Banoffee pie
- Charlotte Pedersen
- Apr 7, 2024
- 2 min read
Updated: Jun 6, 2024
Recipe
Crust. Combination of:
Graham cracker crust for key lime pie - Claire Saffitz (Ingredients - no sugar added)
Graham cracker crust for banoffee pie - Sally's baking addiction (15 minute bake time)
Filling:
Banoffee Pie - "Bake", Paul Hollywood (With 3 bananas instead of 4 or 5)
Stabilized whipped cream. My own take:
1 1/4 cup whipping cream (as per "Bake")
~ 2 tbsp instant vanilla pudding powder
How it turned out
Wow — this one is a winner. With such rich flavours and textures, it feels like a recipe that should be more complex, but actually turned out to be quite simple.
What I learned
Easier is better. I decided to manually crush the graham crackers with a rolling pin. I think next time I'll just pulse them in a food processor to get a more consistent crumb. The larger chunks made it harder to mold nicely into the pie dish, especially along the sides. So it lost some of its elegant fluting.

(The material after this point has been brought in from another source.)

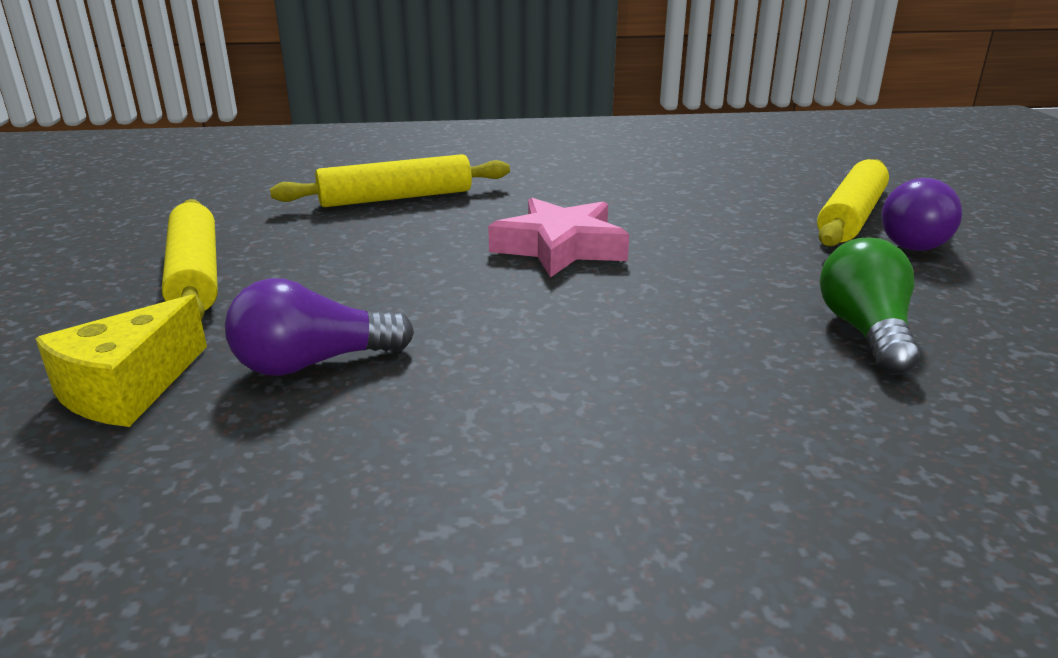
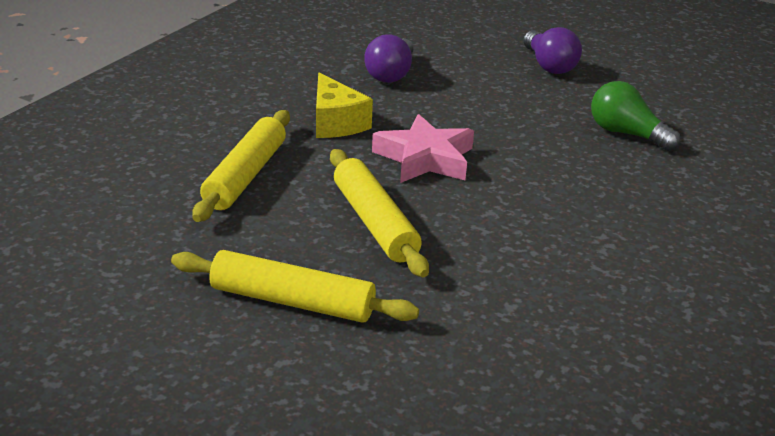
camera: 55 degrees left, 5 degrees up
(128, 389) = (456, 368): yellow cheese -> yellow cheese (335, 123)
(314, 363) = (492, 295): purple light bulb -> purple light bulb (391, 74)
(851, 217) = (497, 61): yellow rolling pin -> yellow rolling pin (375, 222)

Size matters. Most of the recipes called for an 8" pie dish. I only had 9.5". Which means the amount of crumb didn't quite cover the dish as nicely/thick as I would have liked. So after I baked it, I sprinkled some corn starch where I thought the crumb wasn't packed as tight. I've made a note for next time to use at least 200g of graham crackers when using a larger dish.
Size matters 2.0. The larger pie dish meant more surface area for the whipped cream to cover. If using this larger dish again, I'd likely use 1/4 cup more of whipping cream. (And maybe whip 15-30 seconds less so it spreads out a bit more.)